Business Unity South Africa (BUSA) welcomes today’s landmark Constitutional Court judgment that provides clarity on a long-standing issue around the exit of Mxolisi Nxasana and the subsequent appointment of Shaun Abrahams.
An effective NPA is crucial for the functioning of our democracy. This judgment affords President Cyril Ramaphosa an opportunity to correct the procedurally flawed appointments to an important institution that safeguards our constitutional democracy.
BUSA believes that a public and transparent process should be undertaken when appointing the new NDPP to foster and regain confidence in the institution. For the process to stand up to scrutiny, it should go through Parliament, as is the case with the appointments of the heads of Chapter Nine institutions.
The BUSA Board last week partnered with the GCIS to undertake an anti-corruption and integrity pledge as these principles underpin the organisation’s ethos of conducting business in an ethical manner. The transparency and credibility of due legal process are a necessary precondition of creating a conducive environment for business to operate, which enable business to achieve its objective of inclusive growth, while also ensuring an optimal investment environment. S&P Global Ratings, Moody’s Investors Service and Fitch Ratings have consistently cited the strength, independence and stability of South Africa’s institutions as a credit positive for the country’s sovereign credit rating.
“This is an opportunity to open a new chapter.

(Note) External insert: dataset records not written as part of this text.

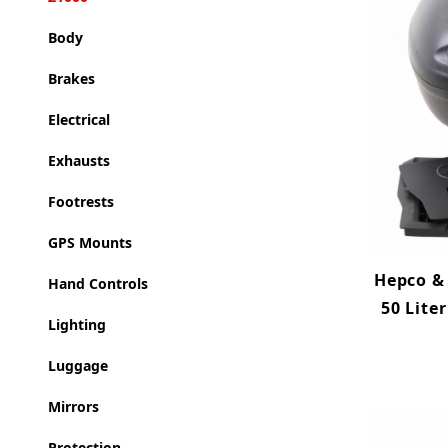
Body
Brakes
Electrical
Exhausts
Footrests
GPS Mounts
Hepco & 
Hand Controls
50 Lite
Lighting
Luggage
Mirrors
Protection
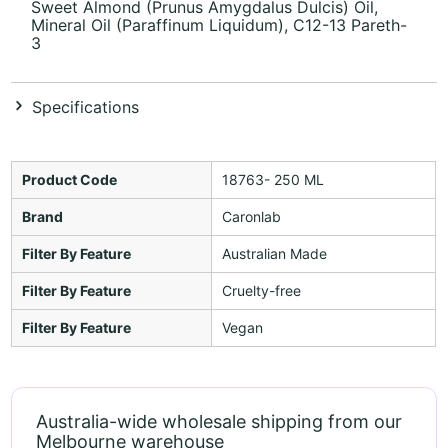
Sweet Almond (Prunus Amygdalus Dulcis) Oil,
Mineral Oil (Paraffinum Liquidum), C12-13 Pareth-
3
Specifications
Product Code
18763- 250 ML
Brand
Caronlab
Filter By Feature
Australian Made
Filter By Feature
Cruelty-free
Filter By Feature
Vegan
Australia-wide wholesale shipping from our
Melbourne warehouse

President Ramaphosa is aware of the importance of restoring credibility to the criminal justice system and can make a significant impact by ensuring the appointment of a respected, competent and independent head of the NPA,” said BUSA president Sipho Pityana.
“This is a momentous judgment that provides clarity and will, hopefully, bring certainty to the NPA. The efficacy of the NPA is crucial against the backdrop of the upcoming Zondo Commission of Inquiry and the proceedings that have already been instituted against those accused of having had a hand in state capture,” said BUSA CEO Tanya Cohen.